Der Bundespräsident sieht in Rainer Maria Rilke nicht den Prototyp des einsamen Dichters. Beim Besuch der großen Rilke-Schau in Marbach würdigt das Staatsoberhaupt die Weltgewandtheit des “Wortmagiers”.
Nach Einschätzung von Bundespräsident Frank-Walter Steinmeier muss das während seiner Schulzeit kolportierte Bild von Rainer Maria Rilke als einsamem Dichter korrigiert werden. “Rilke war ein Kosmopolit, der im habsburgischen Prag geboren wurde”, sagte Steinmeier am Donnerstag bei einem Besuch der großen Rilke-Ausstellung in Marbach. Rilkes Reisen führten ihn nach Spanien, Italien, Frankreich, Schweden, Dänemark, Russland und Nordafrika – und er unterhielt ein europaweites Netzwerk von Schriftstellern, Mäzenen, persönlichen Freunden und Familie.

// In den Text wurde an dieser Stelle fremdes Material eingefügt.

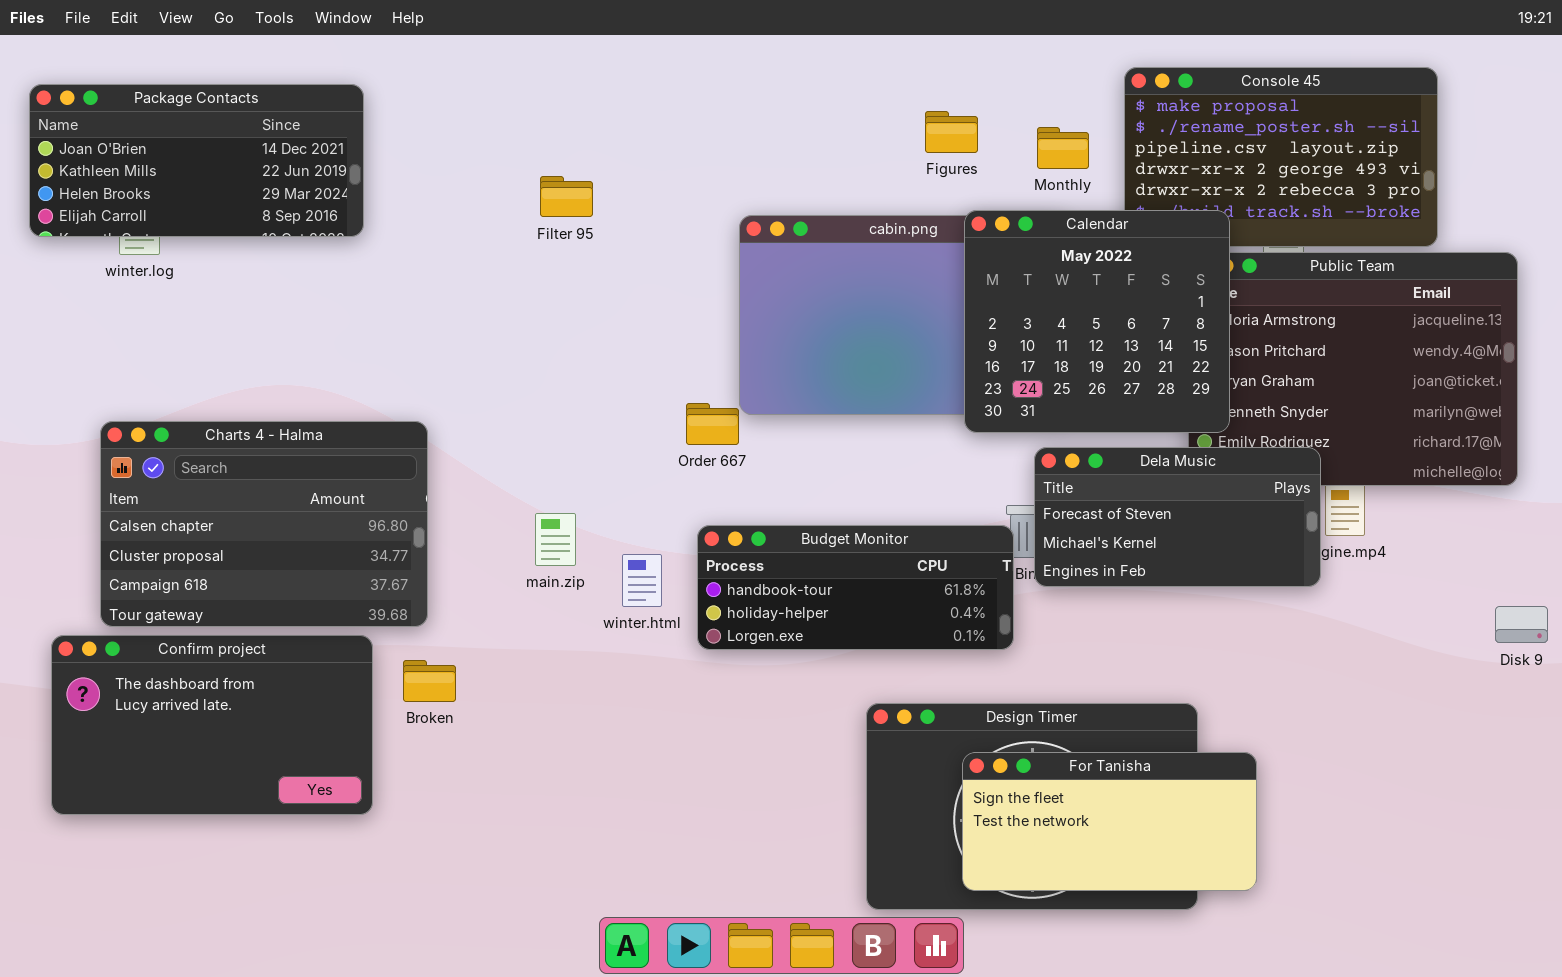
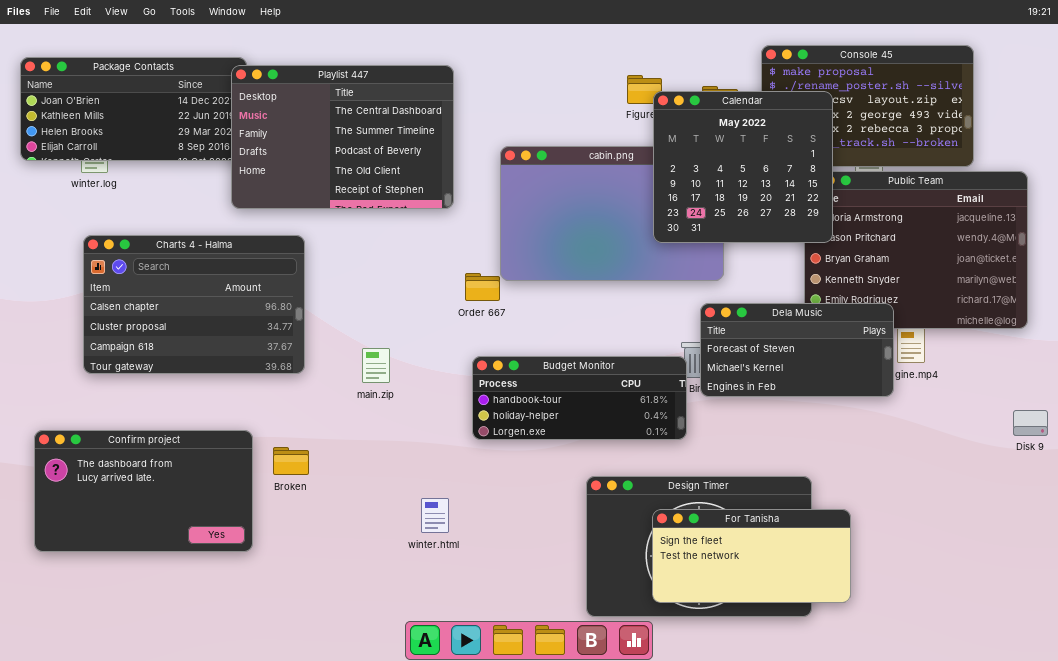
Playlist 447: none -> [231,65,454,209], opened
Calendar: [964,210,1230,433] -> [653,91,833,243], moved
Charts 4 - Halma: [100,421,428,627] -> [83,235,305,374], moved
winter.html: [622,554,662,607] -> [421,498,449,533], moved

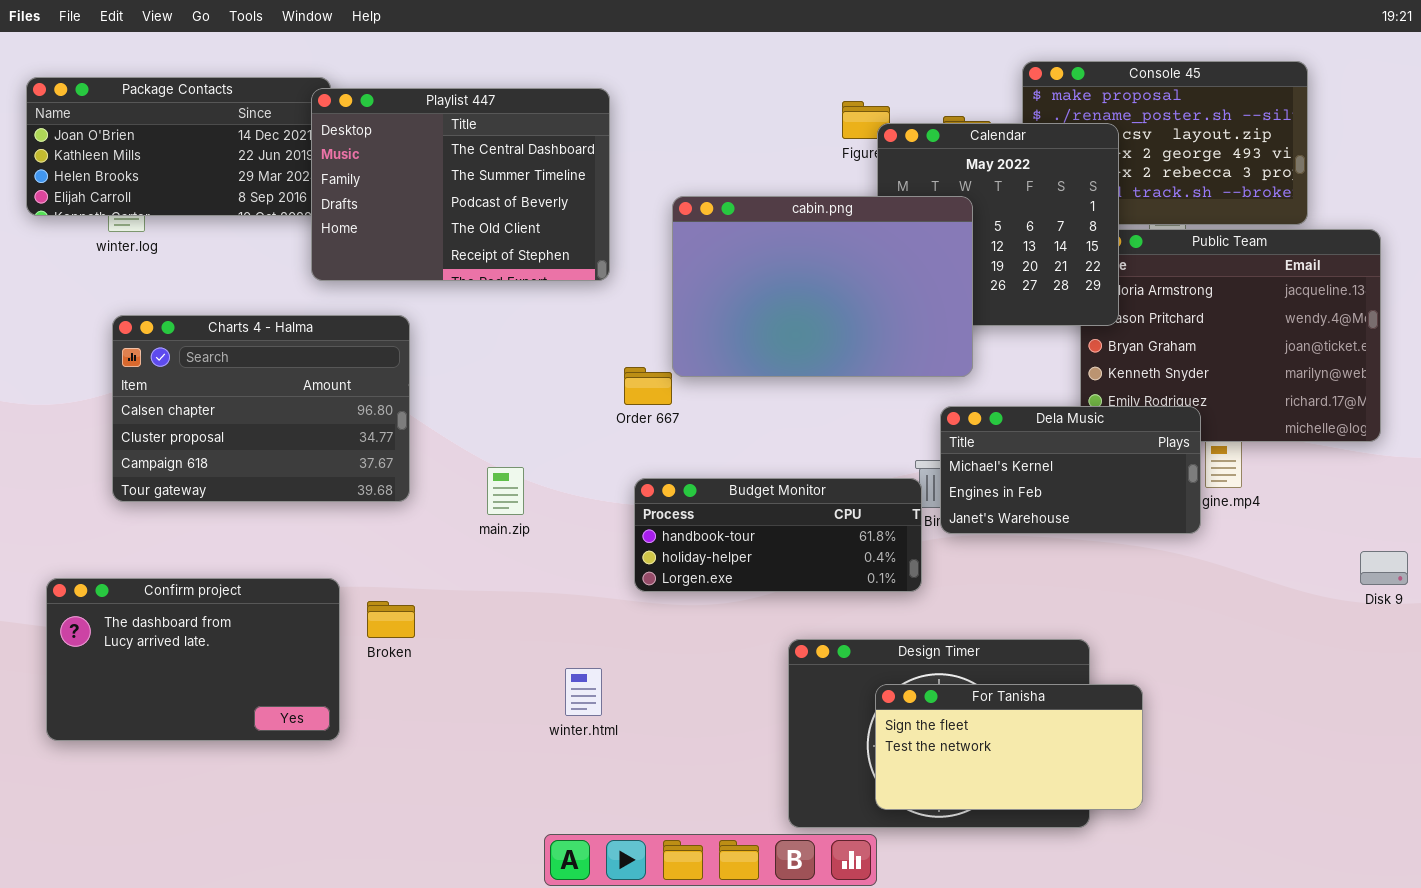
cabin.png: [500,146,724,281] -> [672,196,973,377], raised
Dela Music: [700,303,894,397] -> [940,406,1201,534], scrolled down 1 row

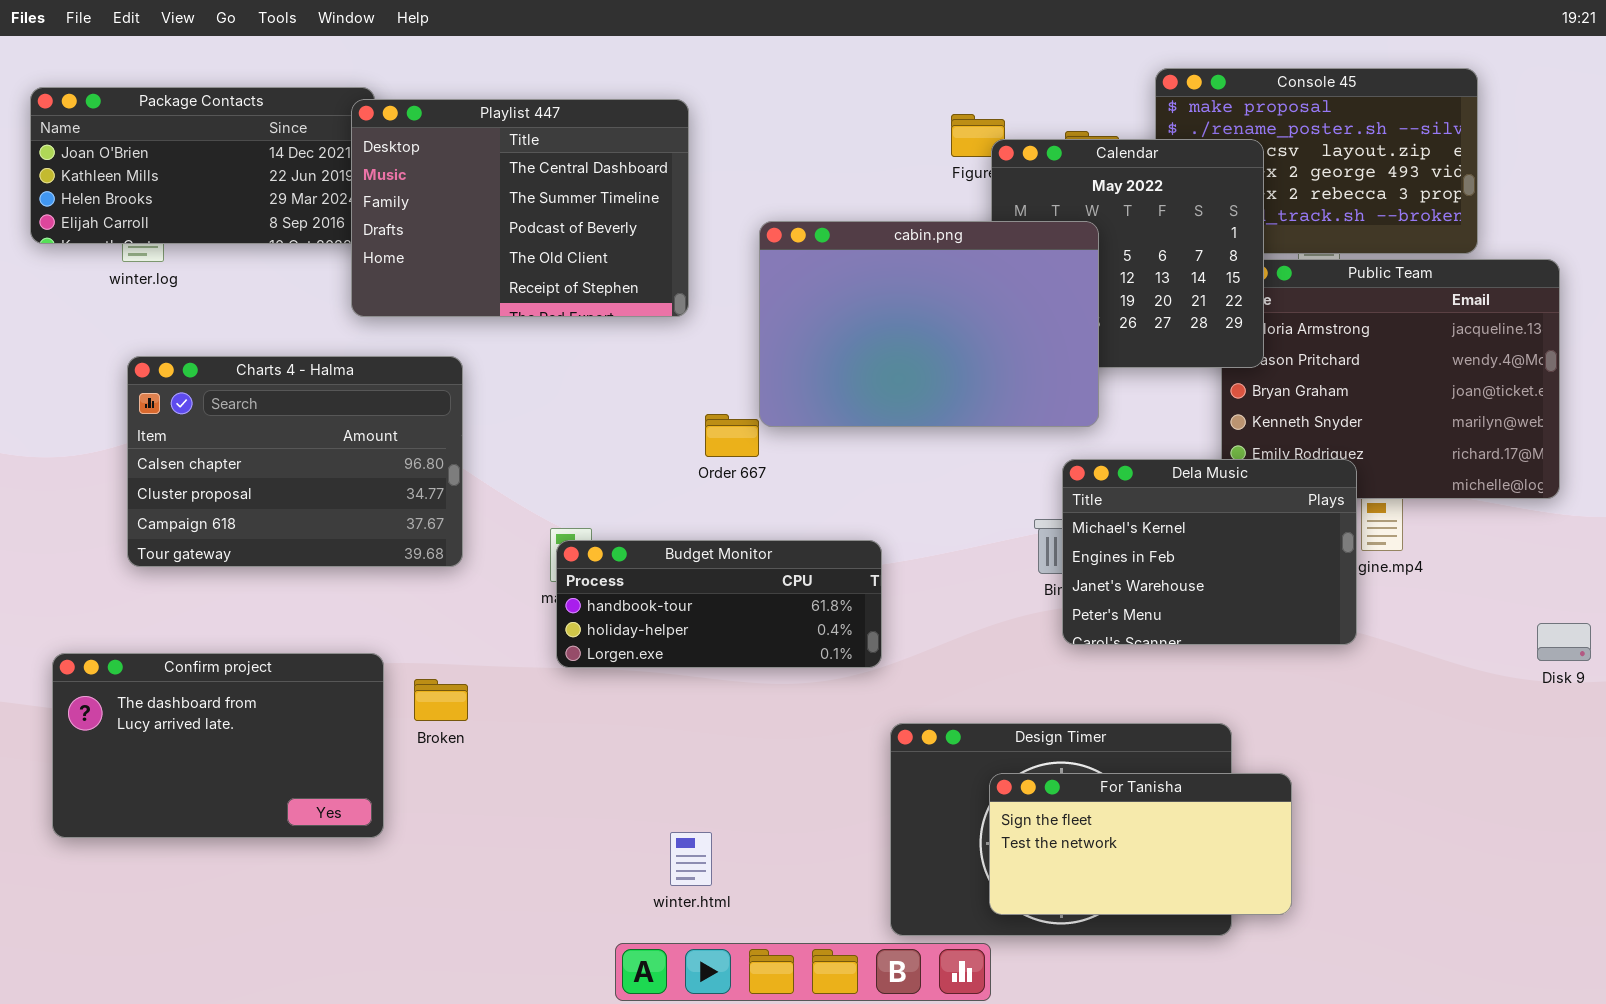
Dela Music: [940,406,1201,534] -> [1062,459,1357,645], resized
Budget Monitor: [634,478,922,592] -> [556,540,882,668], moved
winter.html: [565,668,602,716] -> [670,832,712,886], moved

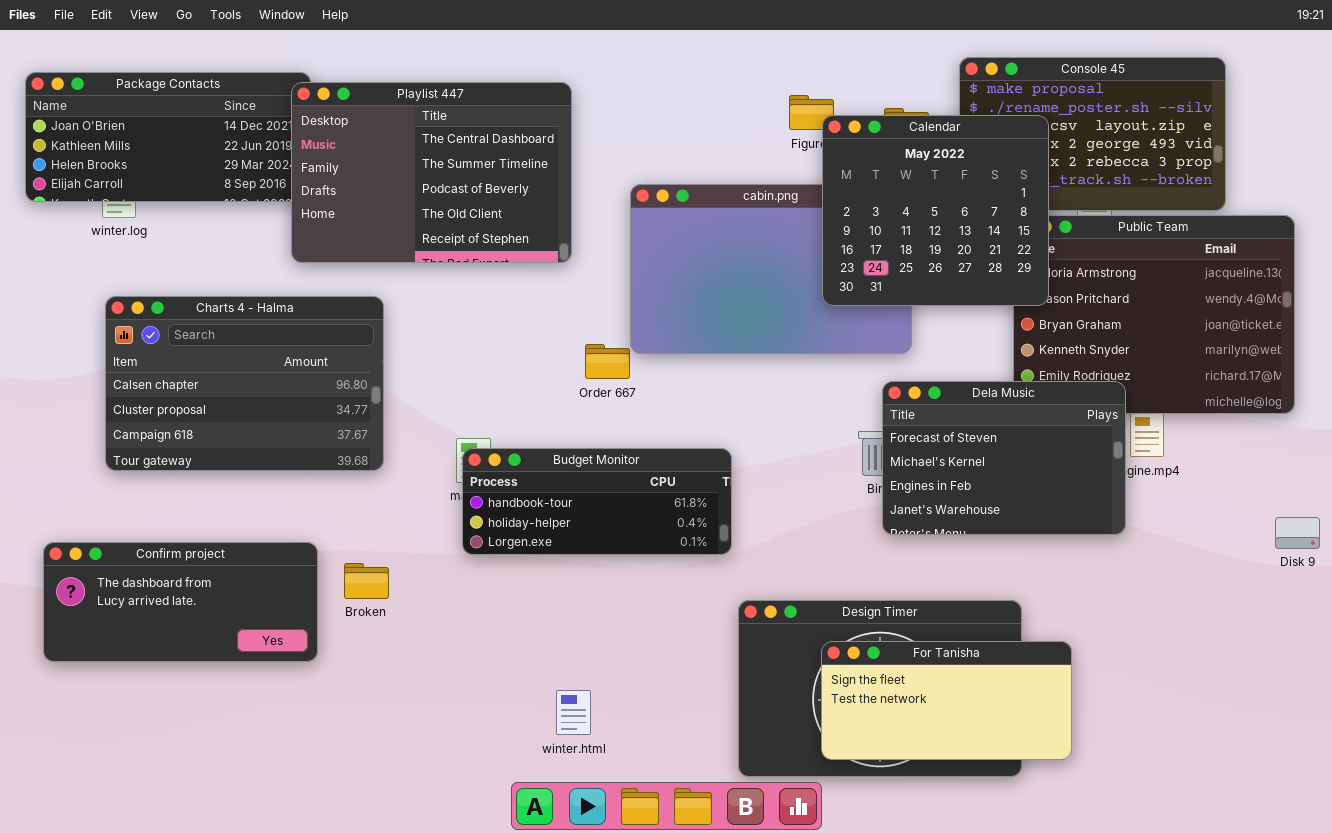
Calendar: [991,139,1264,368] -> [822,115,1049,306], raised
Dela Music: [1062,459,1357,645] -> [882,381,1126,535], scrolled up 1 row
Confirm project: [52,653,384,838] -> [43,542,318,662], resized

Steinmeier würdigte die Schau im Literaturmuseum der Moderne des Deutschen Literaturarchivs Marbach (DLA) als eine “wirklich wichtige Ausstellung, die unser kulturelles Gedächtnis erheblich erweitern wird und sicherstellt, dass Marbach einzigartig in der Rilke-Forschung nicht nur bleibt, sondern jetzt erst recht werden wird”.
Der seit Gründung des Deutschen Literaturarchivs systematisch aufgebaute Bestand von Rilke-Archivalien hatte 2022 mit der Übernahme des Rilke-Archivs Gernsbach umfassend erweitert werden können. “Man sieht einfach, dass die im Nachlass erworbenen Dokumente dieses Rilke-Bild auch wirklich verändern helfen und der Wahrheit wahrscheinlich näherkommen als sie es bisher waren”, sagte Steinmeier.

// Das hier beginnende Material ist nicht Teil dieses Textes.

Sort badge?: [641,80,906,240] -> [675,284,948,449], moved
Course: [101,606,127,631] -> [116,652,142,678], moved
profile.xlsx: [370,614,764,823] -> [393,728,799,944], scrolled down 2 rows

Bei der eigentlichen Eröffnung am 4. Dezember hatte der Bundespräsident in einer Videoansprache Rainer Maria Rilke (1875-1926) als einen “Wortmagier” voller Musikalität gewürdigt. Rilke sei einer der ganz großen Dichter des Deutschen, der “unsere Sprache wie kaum ein anderer so wunderbar zum Klingen bringen konnte”, sagte Steinmeier.
Der Bundespräsident hatte wegen eines Staatsbesuchs in Großbritannien und Nordirland nicht persönlich an der Eröffnungsveranstaltung teilnehmen können. Die multimediale Ausstellung “Und dann und wann ein weißer Elefant. Rilkes Welten” ist bis 21. Januar 2027 zu sehen.
Sie zeigt auf rund 800 Quadratmetern Ausstellungsfläche Manuskripte, Briefe, Notizbücher, Skizzen, Bücher und Bilder. Beleuchtet werden Rilkes familiäre, freundschaftliche und amouröse Beziehungen sowie seine Ambitionen als Bürger, Künstler und Netzwerker im damaligen Literaturbetrieb. Die Ausstellung ist der Auftakt des Rilke-Jubiläumsjahrs zum 150. Geburtstag des Dichters am 4. Dezember 2025 und zum 100. Todestag am 29. Dezember 2026.